Problem → Please identify every line in the items below that contains the string "screen", and copy each of those lines. Case counts.

(Provided information Opens)

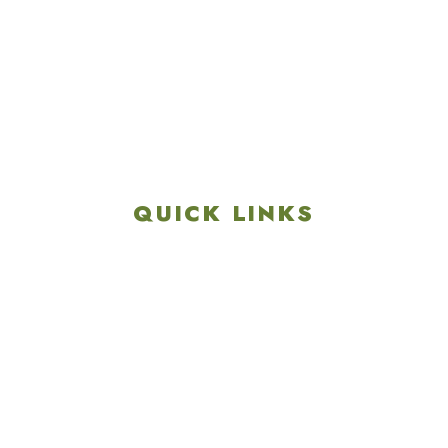
4901 Linglestown Rd,
Harrisburg PA 17112
Get Directions
info@colonialgolftennis.com
717-657-3212
QUICK LINKS
Explore
Recreation & Amenities
Squires Restaurant
Plan An Event
Calendar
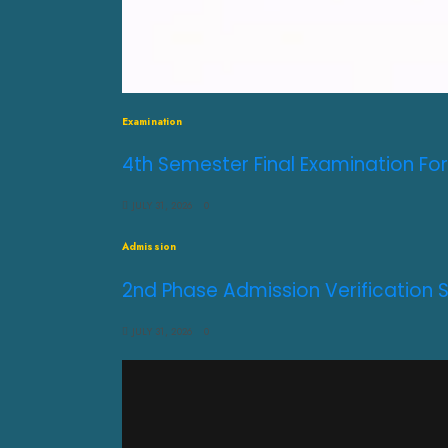
Examination
4th Semester Final Examination For
JULY 31, 2026
0
Admission
2nd Phase Admission Verification 
JULY 31, 2026
0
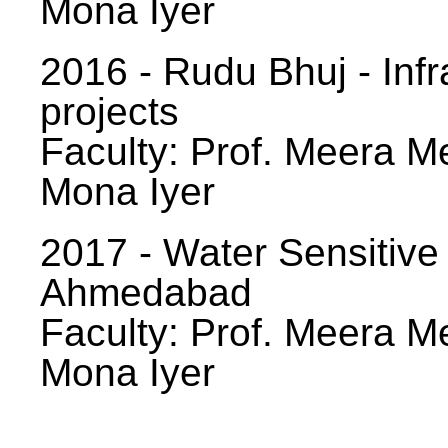
Mona Iyer
2016 - Rudu Bhuj - Infr
projects
Faculty: Prof. Meera Me
Mona Iyer
2017 - Water Sensitive
Ahmedabad
Faculty: Prof. Meera Me
Mona Iyer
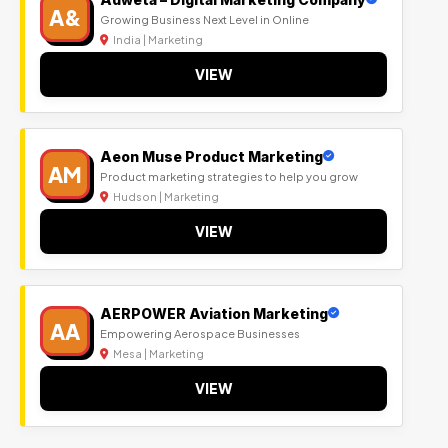
A&
Growing Business Next Level in Online
India | Marketing
VIEW
Aeon Muse Product Marketing
AM
Product marketing strategies to help you grow
Hudson | Marketing
VIEW
AERPOWER Aviation Marketing
AA
Empowering Aerospace Businesses
Mesa | Marketing
VIEW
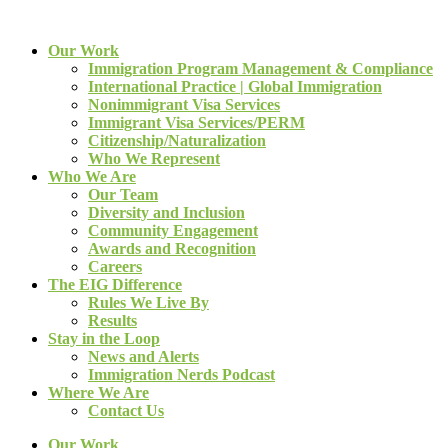
Our Work
Immigration Program Management & Compliance
International Practice | Global Immigration
Nonimmigrant Visa Services
Immigrant Visa Services/PERM
Citizenship/Naturalization
Who We Represent
Who We Are
Our Team
Diversity and Inclusion
Community Engagement
Awards and Recognition
Careers
The EIG Difference
Rules We Live By
Results
Stay in the Loop
News and Alerts
Immigration Nerds Podcast
Where We Are
Contact Us
Our Work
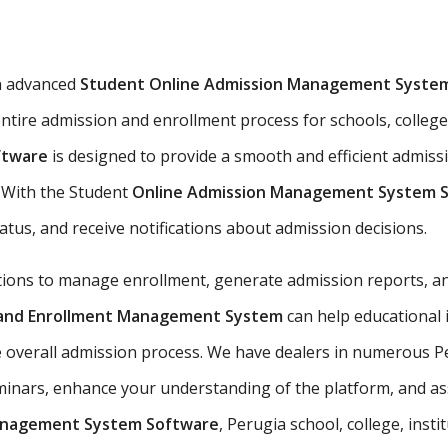
n advanced
Student Online Admission Management Syste
ntire admission and enrollment process for schools, colleges
ftware
is designed to provide a smooth and efficient admiss
s. With the Student
Online Admission Management System 
tatus, and receive notifications about admission decisions.
utions to manage enrollment, generate admission reports, an
n and Enrollment Management System
can help educational 
e overall admission process. We have dealers in numerous Pe
nars, enhance your understanding of the platform, and assis
anagement System Software
, Perugia school, college, insti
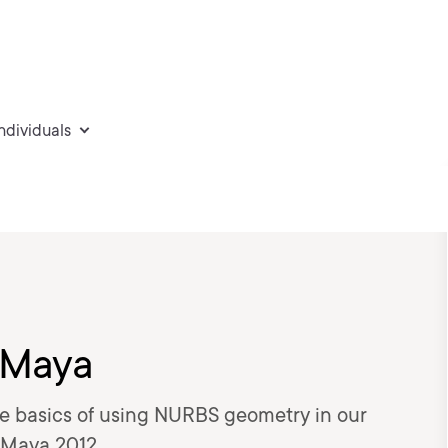
individuals
 Maya
 the basics of using NURBS geometry in our
 Maya 2012.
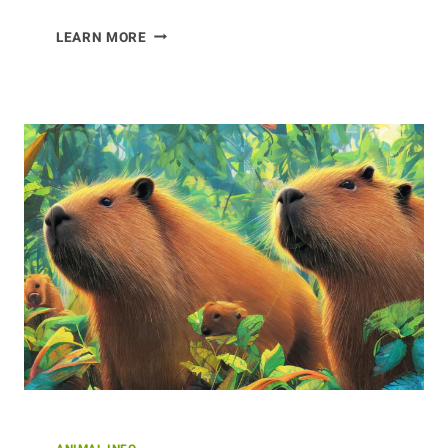
ENDANGERED
LEARN MORE
CRANES
AROUND
THE
WORLD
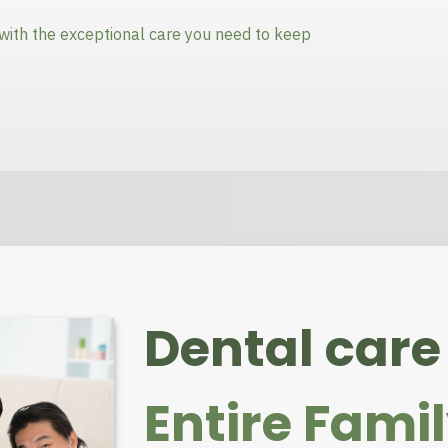
with the exceptional care you need to keep
Dental care 
Entire Fami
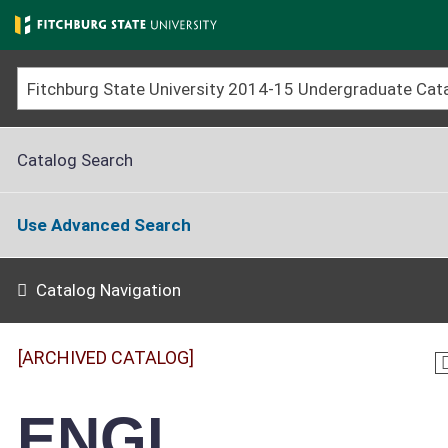
Skip
to
main
content
Catalog Search
Use Advanced Search
Catalog Navigation
[ARCHIVED CATALOG]
ENGL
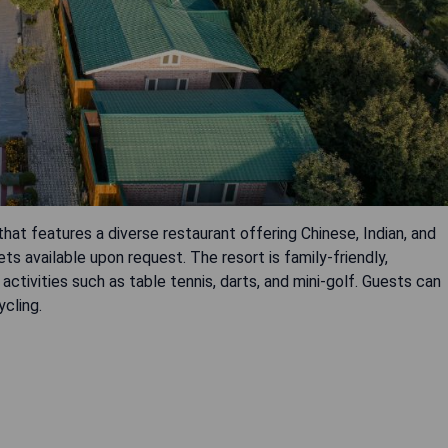
that features a diverse restaurant offering Chinese, Indian, and
iets available upon request. The resort is family-friendly,
 activities such as table tennis, darts, and mini-golf. Guests can
ycling.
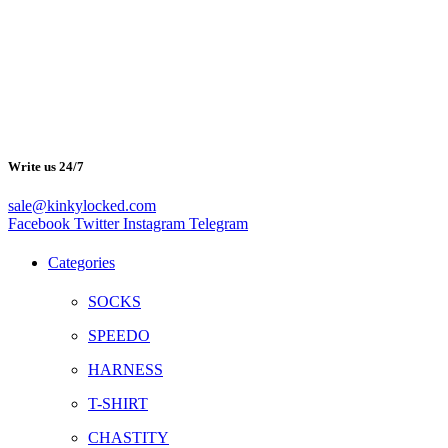
Write us 24/7
sale@kinkylocked.com
Facebook
Twitter
Instagram
Telegram
Categories
SOCKS
SPEEDO
HARNESS
T-SHIRT
CHASTITY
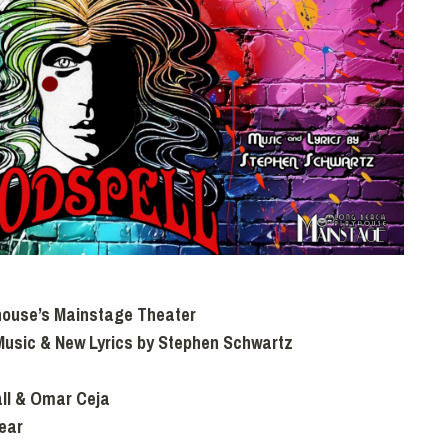
house’s Mainstage Theater
Music & New Lyrics by Stephen Schwartz
ll & Omar Ceja
lear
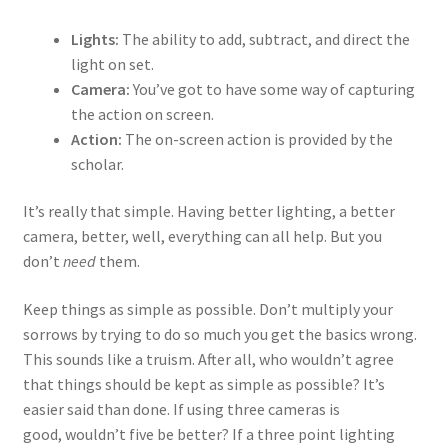
Lights:
The ability to add, subtract, and direct the
light on set.
Camera:
You’ve got to have some way of capturing
the action on screen.
Action:
The on-screen action is provided by the
scholar.
It’s really that simple. Having better lighting, a better
camera, better, well, everything can all help. But you
don’t
need
them.
Keep things as simple as possible. Don’t multiply your
sorrows by trying to do so much you get the basics wrong.
This sounds like a truism. After all, who wouldn’t agree
that things should be kept as simple as possible? It’s
easier said than done. If using three cameras is
good, wouldn’t five be better? If a three point lighting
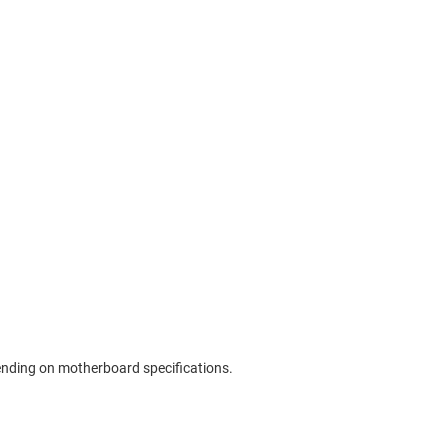
pending on motherboard specifications.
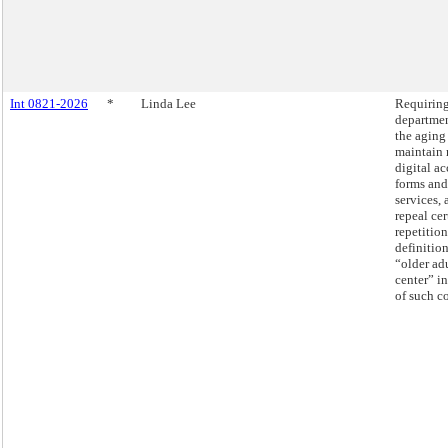
Int 0821-2026
*
Linda Lee
Requiring
departmen
the aging
maintain 
digital ac
forms and
services, 
repeal cer
repetition
definition
“older ad
center” in
of such c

(Provided information Closes)

Solution for this exercise →
the action on screen.
The on-screen action is provided by the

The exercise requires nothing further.